Exercise goal
Convert the lines in the rows below, from the first line through the line containing "scientific name: Heliophila scoparia", both inclusive, into a JSON list of strings with one string per line and blank lines omitted.
-- Begin The input --
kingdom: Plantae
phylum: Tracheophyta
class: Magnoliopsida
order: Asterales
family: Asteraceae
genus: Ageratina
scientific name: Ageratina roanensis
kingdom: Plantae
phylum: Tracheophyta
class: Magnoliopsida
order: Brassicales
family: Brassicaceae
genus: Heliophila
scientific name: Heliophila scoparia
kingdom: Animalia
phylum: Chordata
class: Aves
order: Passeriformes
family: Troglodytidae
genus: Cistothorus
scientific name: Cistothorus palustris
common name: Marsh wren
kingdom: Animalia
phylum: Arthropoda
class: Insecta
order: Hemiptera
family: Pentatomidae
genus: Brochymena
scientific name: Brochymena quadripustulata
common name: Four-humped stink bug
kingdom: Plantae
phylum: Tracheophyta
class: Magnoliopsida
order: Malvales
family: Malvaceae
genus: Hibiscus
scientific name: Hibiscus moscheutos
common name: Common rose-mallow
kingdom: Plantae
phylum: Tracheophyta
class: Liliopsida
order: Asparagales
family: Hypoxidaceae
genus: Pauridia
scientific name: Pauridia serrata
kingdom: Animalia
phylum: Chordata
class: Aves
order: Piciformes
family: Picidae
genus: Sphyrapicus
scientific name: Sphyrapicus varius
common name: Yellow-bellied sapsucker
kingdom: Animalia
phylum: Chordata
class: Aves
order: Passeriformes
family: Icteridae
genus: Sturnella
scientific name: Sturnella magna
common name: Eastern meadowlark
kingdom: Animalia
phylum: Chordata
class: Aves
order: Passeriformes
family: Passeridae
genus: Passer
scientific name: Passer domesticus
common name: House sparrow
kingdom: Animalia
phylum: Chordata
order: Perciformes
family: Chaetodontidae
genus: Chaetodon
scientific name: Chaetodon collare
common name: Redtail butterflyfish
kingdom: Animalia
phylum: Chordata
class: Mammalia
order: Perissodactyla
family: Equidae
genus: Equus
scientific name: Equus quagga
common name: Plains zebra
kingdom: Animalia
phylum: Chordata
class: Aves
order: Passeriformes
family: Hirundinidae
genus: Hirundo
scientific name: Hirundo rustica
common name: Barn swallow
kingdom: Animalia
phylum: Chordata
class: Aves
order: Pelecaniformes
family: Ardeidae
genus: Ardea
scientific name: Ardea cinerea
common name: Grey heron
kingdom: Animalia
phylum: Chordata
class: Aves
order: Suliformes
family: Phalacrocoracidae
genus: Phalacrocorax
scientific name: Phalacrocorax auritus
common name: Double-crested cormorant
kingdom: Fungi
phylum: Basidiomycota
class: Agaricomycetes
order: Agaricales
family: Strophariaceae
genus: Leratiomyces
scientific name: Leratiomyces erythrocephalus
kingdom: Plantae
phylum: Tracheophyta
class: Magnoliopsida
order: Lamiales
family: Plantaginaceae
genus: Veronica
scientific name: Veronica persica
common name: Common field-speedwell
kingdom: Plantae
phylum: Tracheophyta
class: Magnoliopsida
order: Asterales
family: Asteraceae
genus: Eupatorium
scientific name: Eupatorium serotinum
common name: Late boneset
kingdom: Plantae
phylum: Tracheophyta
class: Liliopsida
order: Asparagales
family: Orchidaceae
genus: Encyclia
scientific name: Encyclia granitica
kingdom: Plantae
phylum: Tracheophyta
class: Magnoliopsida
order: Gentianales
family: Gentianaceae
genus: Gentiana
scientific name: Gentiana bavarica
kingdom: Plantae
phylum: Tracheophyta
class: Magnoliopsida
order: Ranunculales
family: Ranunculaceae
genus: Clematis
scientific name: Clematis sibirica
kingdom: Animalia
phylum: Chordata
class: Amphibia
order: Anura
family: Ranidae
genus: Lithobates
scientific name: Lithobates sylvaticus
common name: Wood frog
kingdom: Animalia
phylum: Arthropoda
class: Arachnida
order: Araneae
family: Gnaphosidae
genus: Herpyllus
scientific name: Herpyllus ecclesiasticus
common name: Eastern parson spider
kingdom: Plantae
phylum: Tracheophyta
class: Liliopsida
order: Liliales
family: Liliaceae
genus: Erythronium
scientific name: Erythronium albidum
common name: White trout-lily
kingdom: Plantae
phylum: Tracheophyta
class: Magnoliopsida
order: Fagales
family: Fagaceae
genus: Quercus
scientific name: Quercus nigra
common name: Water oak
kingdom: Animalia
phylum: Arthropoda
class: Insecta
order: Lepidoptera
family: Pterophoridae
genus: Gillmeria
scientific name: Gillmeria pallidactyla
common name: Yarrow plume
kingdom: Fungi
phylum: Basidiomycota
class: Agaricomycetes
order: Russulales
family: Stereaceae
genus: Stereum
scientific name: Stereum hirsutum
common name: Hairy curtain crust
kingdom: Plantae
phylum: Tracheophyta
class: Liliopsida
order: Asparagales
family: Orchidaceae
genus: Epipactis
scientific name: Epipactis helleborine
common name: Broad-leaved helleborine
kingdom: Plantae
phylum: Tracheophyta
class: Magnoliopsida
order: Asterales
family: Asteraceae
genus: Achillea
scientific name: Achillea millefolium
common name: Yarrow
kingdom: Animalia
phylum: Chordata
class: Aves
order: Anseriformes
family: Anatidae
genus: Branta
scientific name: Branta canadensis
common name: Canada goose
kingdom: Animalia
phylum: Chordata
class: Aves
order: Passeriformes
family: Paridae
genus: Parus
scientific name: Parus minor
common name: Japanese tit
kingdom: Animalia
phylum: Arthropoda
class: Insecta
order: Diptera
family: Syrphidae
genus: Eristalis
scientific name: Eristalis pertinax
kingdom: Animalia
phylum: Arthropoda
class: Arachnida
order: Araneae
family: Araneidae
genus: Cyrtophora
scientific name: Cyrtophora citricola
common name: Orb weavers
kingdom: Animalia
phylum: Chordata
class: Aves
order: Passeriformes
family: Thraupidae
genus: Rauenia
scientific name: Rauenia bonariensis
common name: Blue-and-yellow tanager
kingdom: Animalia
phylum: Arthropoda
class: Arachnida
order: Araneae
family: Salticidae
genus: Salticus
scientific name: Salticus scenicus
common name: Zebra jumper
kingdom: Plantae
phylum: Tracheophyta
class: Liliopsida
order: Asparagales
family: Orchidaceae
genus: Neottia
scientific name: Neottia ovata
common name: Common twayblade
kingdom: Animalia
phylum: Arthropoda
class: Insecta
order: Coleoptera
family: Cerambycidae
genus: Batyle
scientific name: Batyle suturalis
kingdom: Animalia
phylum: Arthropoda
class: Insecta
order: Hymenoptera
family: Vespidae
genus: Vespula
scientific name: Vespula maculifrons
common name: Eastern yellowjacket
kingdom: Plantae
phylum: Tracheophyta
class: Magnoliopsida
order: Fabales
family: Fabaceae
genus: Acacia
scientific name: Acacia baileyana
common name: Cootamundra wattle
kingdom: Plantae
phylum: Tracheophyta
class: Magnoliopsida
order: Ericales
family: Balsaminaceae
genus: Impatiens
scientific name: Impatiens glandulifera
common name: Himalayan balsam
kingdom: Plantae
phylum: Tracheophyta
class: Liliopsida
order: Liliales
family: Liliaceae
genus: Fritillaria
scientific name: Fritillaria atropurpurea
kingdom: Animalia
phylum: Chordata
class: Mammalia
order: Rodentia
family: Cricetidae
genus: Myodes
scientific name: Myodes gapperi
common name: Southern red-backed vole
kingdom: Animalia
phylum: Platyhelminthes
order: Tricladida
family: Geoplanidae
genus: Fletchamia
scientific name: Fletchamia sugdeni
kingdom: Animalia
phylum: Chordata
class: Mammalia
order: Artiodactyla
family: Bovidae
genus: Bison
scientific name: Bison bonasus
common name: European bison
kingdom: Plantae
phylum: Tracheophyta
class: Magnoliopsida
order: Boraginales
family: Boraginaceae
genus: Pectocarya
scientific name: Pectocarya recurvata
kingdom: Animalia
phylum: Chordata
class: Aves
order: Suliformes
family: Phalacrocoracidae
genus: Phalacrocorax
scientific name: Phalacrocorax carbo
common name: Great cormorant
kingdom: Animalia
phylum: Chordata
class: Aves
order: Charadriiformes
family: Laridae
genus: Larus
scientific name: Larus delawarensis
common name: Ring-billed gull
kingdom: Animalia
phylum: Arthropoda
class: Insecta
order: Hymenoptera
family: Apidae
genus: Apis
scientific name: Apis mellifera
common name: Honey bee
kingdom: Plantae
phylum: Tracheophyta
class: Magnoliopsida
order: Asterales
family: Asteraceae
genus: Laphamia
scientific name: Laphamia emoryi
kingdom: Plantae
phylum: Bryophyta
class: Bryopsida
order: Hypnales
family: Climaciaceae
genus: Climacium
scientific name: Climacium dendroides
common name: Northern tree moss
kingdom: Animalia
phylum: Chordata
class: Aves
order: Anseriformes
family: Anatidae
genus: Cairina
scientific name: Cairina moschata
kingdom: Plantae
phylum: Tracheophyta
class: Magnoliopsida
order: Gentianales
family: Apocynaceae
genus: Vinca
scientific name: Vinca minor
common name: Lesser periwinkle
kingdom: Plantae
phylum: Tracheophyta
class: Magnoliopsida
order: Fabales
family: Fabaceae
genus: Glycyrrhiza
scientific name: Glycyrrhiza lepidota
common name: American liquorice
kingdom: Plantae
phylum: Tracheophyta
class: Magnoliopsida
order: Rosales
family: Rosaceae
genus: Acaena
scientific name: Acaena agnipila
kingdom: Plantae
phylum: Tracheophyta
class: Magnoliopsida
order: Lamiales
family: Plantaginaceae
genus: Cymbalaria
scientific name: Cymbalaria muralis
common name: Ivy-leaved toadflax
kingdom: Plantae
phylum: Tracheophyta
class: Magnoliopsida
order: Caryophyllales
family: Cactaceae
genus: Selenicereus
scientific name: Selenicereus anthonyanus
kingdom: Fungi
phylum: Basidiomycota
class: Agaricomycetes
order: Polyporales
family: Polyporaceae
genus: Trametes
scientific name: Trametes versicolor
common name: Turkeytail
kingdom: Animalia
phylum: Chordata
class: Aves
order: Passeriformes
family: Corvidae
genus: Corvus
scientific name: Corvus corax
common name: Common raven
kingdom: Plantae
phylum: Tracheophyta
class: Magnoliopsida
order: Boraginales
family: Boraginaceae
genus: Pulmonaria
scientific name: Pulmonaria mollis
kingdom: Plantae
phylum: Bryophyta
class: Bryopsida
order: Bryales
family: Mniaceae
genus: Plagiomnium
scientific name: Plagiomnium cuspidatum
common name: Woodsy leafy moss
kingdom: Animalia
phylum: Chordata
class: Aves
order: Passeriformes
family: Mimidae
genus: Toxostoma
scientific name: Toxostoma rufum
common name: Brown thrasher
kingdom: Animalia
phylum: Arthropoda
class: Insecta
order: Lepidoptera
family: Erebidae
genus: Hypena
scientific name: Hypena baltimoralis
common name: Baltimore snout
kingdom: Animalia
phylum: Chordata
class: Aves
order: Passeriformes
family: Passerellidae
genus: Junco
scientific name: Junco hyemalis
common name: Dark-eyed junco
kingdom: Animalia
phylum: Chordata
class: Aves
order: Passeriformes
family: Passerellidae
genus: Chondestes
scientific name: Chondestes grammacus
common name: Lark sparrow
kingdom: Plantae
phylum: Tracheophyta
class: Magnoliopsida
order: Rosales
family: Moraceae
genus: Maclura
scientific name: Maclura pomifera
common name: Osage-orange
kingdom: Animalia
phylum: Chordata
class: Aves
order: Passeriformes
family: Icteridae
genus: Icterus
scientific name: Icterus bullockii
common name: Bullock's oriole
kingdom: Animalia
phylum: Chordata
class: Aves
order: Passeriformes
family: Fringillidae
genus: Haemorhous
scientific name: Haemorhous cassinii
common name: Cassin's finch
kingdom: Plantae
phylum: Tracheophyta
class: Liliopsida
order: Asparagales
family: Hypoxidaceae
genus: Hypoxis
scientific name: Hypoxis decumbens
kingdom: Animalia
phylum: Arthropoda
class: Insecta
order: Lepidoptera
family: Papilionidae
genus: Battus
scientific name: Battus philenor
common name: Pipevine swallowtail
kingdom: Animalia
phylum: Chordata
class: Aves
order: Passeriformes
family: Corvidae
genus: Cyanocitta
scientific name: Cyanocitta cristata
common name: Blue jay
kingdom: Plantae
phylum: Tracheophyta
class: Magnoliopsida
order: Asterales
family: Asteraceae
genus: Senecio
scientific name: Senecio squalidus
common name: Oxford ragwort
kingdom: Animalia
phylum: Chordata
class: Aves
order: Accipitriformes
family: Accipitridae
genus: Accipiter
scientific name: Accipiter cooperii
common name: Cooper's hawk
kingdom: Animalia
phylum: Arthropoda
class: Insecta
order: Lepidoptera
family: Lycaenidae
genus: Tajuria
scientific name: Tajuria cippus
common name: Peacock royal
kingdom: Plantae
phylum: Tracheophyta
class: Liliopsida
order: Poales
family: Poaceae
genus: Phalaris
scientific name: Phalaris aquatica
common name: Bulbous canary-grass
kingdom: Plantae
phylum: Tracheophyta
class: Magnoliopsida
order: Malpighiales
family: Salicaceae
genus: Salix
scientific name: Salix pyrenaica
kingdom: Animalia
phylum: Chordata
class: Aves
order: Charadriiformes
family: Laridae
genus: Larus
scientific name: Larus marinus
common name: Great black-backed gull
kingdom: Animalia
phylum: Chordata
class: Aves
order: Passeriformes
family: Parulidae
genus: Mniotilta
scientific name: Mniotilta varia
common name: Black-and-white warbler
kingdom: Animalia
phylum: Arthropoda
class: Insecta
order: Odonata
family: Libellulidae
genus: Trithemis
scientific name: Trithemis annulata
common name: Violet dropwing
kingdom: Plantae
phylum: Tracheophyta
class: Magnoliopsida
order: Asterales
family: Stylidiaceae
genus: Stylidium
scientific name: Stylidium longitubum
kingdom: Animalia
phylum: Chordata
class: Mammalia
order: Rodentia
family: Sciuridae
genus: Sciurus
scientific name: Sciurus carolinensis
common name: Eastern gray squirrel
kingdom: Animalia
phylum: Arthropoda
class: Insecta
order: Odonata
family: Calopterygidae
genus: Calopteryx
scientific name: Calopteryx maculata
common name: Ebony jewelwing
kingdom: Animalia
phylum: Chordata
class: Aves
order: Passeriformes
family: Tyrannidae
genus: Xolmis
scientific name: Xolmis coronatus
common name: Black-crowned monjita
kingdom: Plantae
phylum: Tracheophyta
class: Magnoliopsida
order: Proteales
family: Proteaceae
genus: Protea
-- End The input --
Solution to this exercise
[
  "kingdom: Plantae",
  "phylum: Tracheophyta",
  "class: Magnoliopsida",
  "order: Asterales",
  "family: Asteraceae",
  "genus: Ageratina",
  "scientific name: Ageratina roanensis",
  "kingdom: Plantae",
  "phylum: Tracheophyta",
  "class: Magnoliopsida",
  "order: Brassicales",
  "family: Brassicaceae",
  "genus: Heliophila",
  "scientific name: Heliophila scoparia"
]